Solemos perder de vista que la rama occidental del experimento humano tomó un atajo que conduce a un cul de sac, un paraje sin salida. Somos gente que confundió la parte por el todo, el éxito con la plenitud, y que extendió la soberbia derivada de sus avances tecnológicos a la vida entera. Por eso nos creemos la hostia, el non plus ultra del fenómeno vital, cuando más bien somos una manga de pelotudos lanzados a una carrera suicida. Que el país más poderoso del planeta esté liderado por tan triste ejemplar sugiere que, antes que seguir evolucionando, los occidentales preferimos militar el derecho a permanecer cretinos. Y hacia allí vamos: rumbo a una vida entre cuatro paredes, conectados a maquinitas para producir dinero que nos permita seguir viviendo entre cuatro paredes, conectados a maquinitas — verdaderos extranjeros en lo que respecta al mundo y el tiempo naturales.
En ese sentido cuenta el alerta que expresan los aborígenes de La última ola. Porque ya es ominoso que hayamos perdido el Tiempo del Sueño, la conexión con lo que nuestros cerebros —versión 4.0 de los cerébros homínidos— sugieren por las noches. Lo que el lenguaje nos advierte hoy, al enlazar dos ideas mediante una misma palabra, es que también estamos en peligro de perder los otros sueños, los diurnos, aquellos que funcionaron como brújula para que la humanidad se moviese en dirección del saber y del respeto irrestricto al fenómeno de la vida. El Occidente contemporáneo dejó de alentar los sueños. Porque hacer guita no es un sueño: es una changa, un curro, un auto-engaño, una masturbación, una compulsión que no conduce a nada bueno — aun cuando ganes millones de dólares. Gaza, por ejemplo, es lo contrario de un sueño: una pesadilla diurna, la negación de todo lo digno y lo bueno con lo cual la especie humana se identificó en sus mejores momentos. Por ese camino vamos más que mal. Estamos acelerando la llegada del nuevo ciclo, mediante el cual el planeta intentará liberarse de los parásitos que pican su lomo y chupan su sangre.
La única manera de revertir ese proceso es recuperar nuestros sueños. Y en los momentos más luminosos de la historia, los sueños humanos han sido utópicos. Eso necesitamos, e imperiosamente: soñar otra vez con utopías, en todos los ámbitos — políticas, amorosas, ambientales, científicas, culturales. Porque hemos permitido que nos birlen la gracia de estar vivos, porque reprimimos y damos por olvidados aspectos esenciales de la experiencia humana, porque nos convencieron —y nos convencimos— de que los sueños diurnos eran tan insustanciales y absurdos como los nocturnos. Y es por eso que esto que atravesamos hoy se parece tan poco a la vida que podría ser, y tanto a la mera supervivencia.
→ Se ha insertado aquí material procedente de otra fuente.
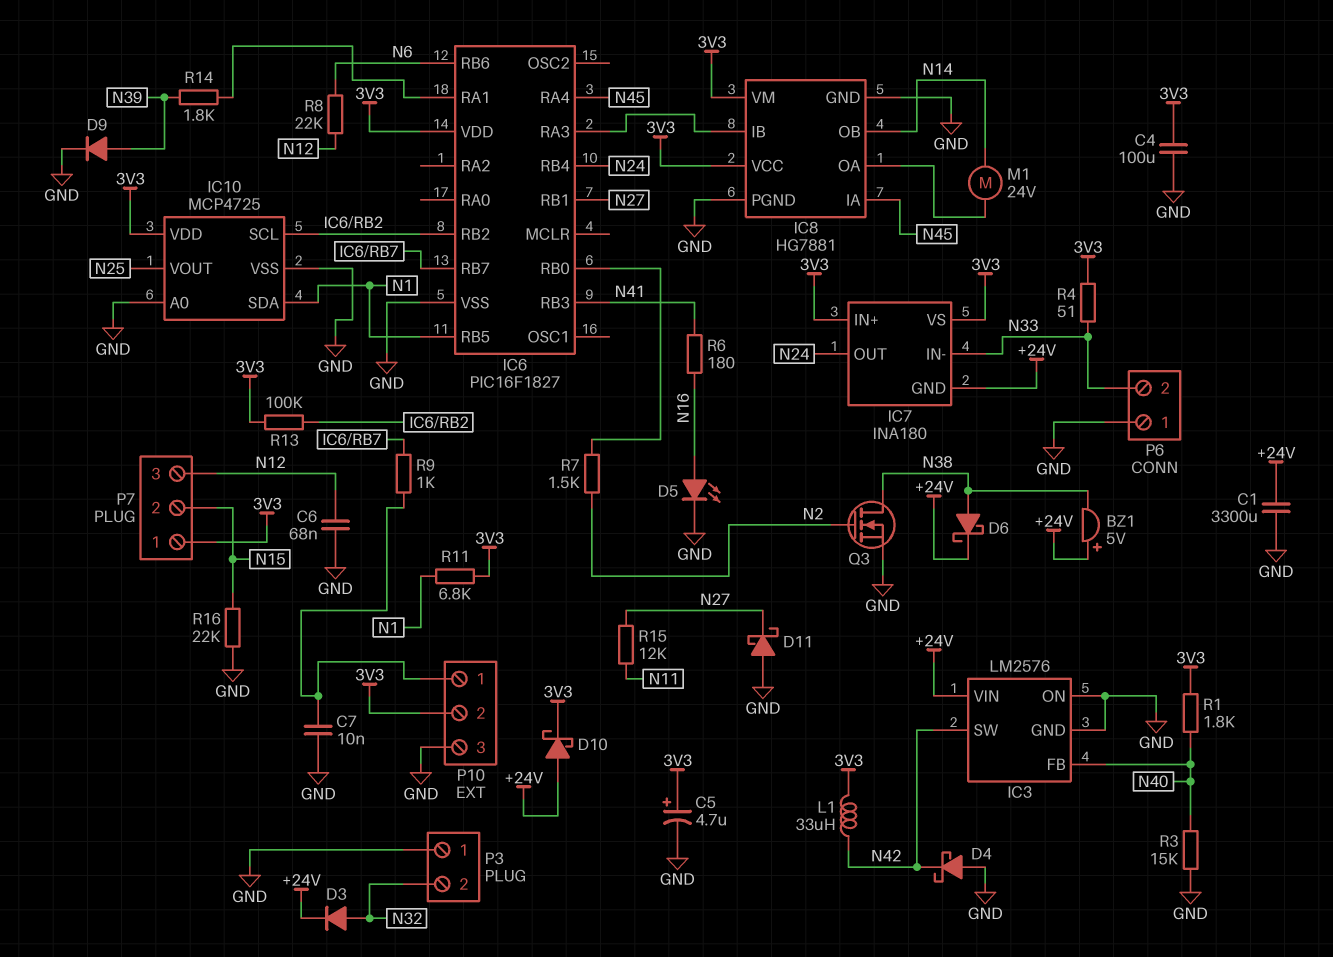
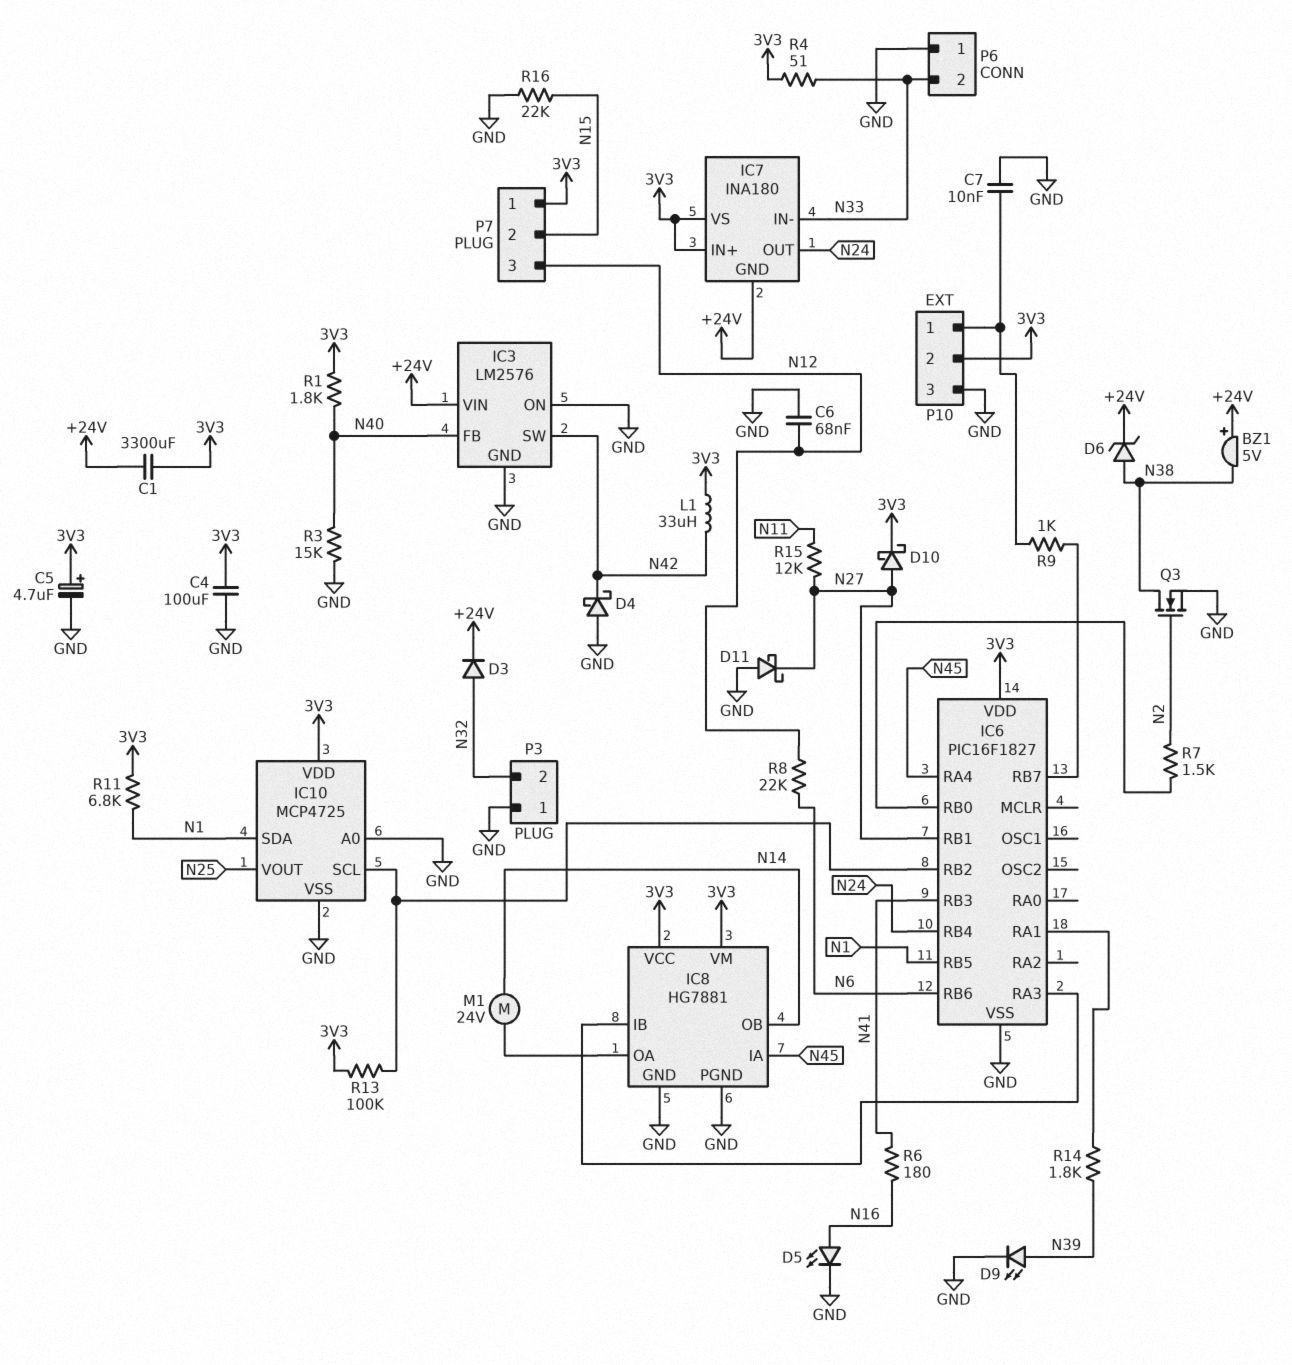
C1: 3300uF (+24V, GND) -> 3300uF (+24V, 3V3)
D6: schottky (A N38, K +24V) -> zener (A N38, K +24V)
D9: diode (A N39, K GND) -> LED (A N39, K GND)
D10: schottky (A +24V, K 3V3) -> schottky (A N27, K 3V3)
Hay que elegir cómo querés que te pesque, la última ola: si atado a una maquinita y contando chirolas, o luchando por un mundo mejor para vos, los tuyos y para todos en general. Porque la única certeza de que disponemos es que la última ola llegará a todos, en un momento u otro. Lo que no está claro, lo que resta definir, es qué haremos mientras tanto.